In some cases, small business owners decide to create their own sites. This must be done with care and intelligence. Here are a few questions all business owners with a Web presence should ask themselves in order to help set their site on its way into the World Wide Web.
Does your site have enough content? One of the most common mistakes a small business website can make is to provide insufficient content. Not only do visitors need to understand what your business is about, so do the search engines. Search engines depend on your content to determine whether or not you are an authority on the subject that is represented within your site. Say it loud and say it proud, include as many details as possible about that subject to gain a keyword-rich copy that the search engines will gobble up and serve up in their rankings. But be aware that your content must have a theme, if your site talks at length about “Web Hosting,” “Web Hosting Services,” or “Web Hosting Plans” the search engines will understand that your site is about those terms. But if someone searches for “Web Design,” your site won’t show up unless you use that phrase on your site, too. Be conscious of the keyword terms you want to use and maintain the presence for those terms within your website copy by providing valuable information on the subject.
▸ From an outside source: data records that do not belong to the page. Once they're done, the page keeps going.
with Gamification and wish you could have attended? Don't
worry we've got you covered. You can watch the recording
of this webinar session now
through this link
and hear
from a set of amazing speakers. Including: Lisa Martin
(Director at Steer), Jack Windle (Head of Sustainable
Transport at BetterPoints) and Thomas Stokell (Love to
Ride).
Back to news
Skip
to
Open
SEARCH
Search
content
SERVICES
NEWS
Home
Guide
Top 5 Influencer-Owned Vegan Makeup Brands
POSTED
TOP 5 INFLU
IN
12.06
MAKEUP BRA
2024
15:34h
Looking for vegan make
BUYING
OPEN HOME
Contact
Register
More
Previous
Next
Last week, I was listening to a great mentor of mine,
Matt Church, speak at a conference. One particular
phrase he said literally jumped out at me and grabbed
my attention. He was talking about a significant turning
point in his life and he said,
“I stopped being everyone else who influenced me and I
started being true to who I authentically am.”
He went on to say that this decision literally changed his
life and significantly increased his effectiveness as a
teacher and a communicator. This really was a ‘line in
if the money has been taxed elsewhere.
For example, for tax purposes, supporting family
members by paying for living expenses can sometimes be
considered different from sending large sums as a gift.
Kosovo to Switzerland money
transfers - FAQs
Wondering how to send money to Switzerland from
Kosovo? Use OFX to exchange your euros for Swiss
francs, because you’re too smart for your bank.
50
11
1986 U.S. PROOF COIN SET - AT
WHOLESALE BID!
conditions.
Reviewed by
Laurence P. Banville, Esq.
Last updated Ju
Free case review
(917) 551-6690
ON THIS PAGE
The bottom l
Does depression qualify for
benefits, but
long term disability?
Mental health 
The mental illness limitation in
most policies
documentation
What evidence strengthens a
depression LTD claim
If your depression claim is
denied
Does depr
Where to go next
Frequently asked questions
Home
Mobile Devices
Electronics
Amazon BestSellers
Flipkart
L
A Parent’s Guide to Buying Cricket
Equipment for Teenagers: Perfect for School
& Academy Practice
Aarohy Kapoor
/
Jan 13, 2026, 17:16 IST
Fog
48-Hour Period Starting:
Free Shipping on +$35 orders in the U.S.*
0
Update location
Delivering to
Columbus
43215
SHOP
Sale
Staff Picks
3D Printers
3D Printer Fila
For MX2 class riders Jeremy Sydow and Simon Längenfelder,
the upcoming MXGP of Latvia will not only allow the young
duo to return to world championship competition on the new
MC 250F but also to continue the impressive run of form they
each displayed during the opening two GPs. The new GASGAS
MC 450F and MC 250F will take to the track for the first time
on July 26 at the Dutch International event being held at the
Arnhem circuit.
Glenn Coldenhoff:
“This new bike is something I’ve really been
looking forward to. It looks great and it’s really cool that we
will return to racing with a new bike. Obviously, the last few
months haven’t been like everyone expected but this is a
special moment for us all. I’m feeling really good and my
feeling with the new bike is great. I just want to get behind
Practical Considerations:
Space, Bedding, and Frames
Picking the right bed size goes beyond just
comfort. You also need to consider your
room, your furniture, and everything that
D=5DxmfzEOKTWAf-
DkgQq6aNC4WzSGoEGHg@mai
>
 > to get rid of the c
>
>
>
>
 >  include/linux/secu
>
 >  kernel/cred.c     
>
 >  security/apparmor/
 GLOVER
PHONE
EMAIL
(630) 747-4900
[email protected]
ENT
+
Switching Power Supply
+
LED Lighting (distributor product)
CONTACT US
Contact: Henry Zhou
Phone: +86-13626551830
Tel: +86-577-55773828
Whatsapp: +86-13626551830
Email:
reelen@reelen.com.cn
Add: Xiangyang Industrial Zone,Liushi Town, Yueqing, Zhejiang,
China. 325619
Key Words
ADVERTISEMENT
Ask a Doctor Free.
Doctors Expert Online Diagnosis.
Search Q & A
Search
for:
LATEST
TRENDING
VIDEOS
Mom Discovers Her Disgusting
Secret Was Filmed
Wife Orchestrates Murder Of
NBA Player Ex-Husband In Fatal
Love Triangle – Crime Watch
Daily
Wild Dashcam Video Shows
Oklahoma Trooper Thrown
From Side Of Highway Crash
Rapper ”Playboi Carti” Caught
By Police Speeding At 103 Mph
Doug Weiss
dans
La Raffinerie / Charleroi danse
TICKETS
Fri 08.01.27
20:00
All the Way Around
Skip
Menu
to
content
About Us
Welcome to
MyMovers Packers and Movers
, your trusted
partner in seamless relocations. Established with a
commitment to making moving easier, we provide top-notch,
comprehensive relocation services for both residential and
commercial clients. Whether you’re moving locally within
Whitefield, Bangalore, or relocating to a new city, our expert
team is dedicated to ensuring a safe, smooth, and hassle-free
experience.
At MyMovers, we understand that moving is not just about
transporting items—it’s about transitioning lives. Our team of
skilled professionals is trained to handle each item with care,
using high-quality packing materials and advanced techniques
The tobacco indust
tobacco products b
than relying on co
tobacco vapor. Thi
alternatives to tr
Is your site easy to navigate? A visitor who arrives at your site and cannot navigate it for the specific information they seek will surely get lost and could very well leave in complete frustration. A good site design means a good navigation structure for your web site. What does this mean? It means that the visitor can find the information with ease. Usability is not the same thing as design. Just because you might have a design that is ingenious does not make that site easy to use. It is crucial that visitors be able to follow your navigation scheme or they won’t be able to find your products or services. And if they can’t find them, how can they buy them? Do not expect visitors to send you an email to ask for more information because it is a lot easier for that visitor to find what they are looking for with a competitor of yours. Bottom line, if they cannot find it on your site easily they WILL go elsewhere.
Take more notice of websites as you surf the Web over the next few weeks, keep an eye out for usability issues you come across on other sites and learn from them. Usability issues are basically anything that makes you back up, stop to figure out the next step, or stare blankly at your screen. Make a note of that site and bookmark it for future reference. Don’t allow your site to be one like those and learn from other people’s mistakes.
Why is my site not converting? Now let’s discuss creating pages within the site that boost conversion (sales/leads). By this I mean making sure that your visitor is set up to make the desired action whether it is a purchase or inquiry. You might ask yourself:
“What is the page’s primary objective?”
“Does the page have a clear objective to persuade a visitor to make the desired action?”
Does it have a clear headline?
Do I use images that could potentially distract visitors?
You should be using each page to direct a visitor to do what you want them to do. Ensure that your visitors’ questions are answered prior to them asking them. Consider addressing your visitor directly with “you” and “your” instead of “us” and “our” personalizing their experience. Keep visitors options limited, too many options can deter a visitor instead of leading them to a desired action.
Also, consider that top upper corners are “prime real estate” for key pieces of information such as special promotions or phone numbers. Avoid using these areas for images that will not entice a visitor to proceed to a desired action. Images can automatically draw attention and therefore do not need to be placed in dominant positions in the natural eye-path. Ensure that your visitor understands the desired action that needs to take place and keep your call-to-action simple yet compelling.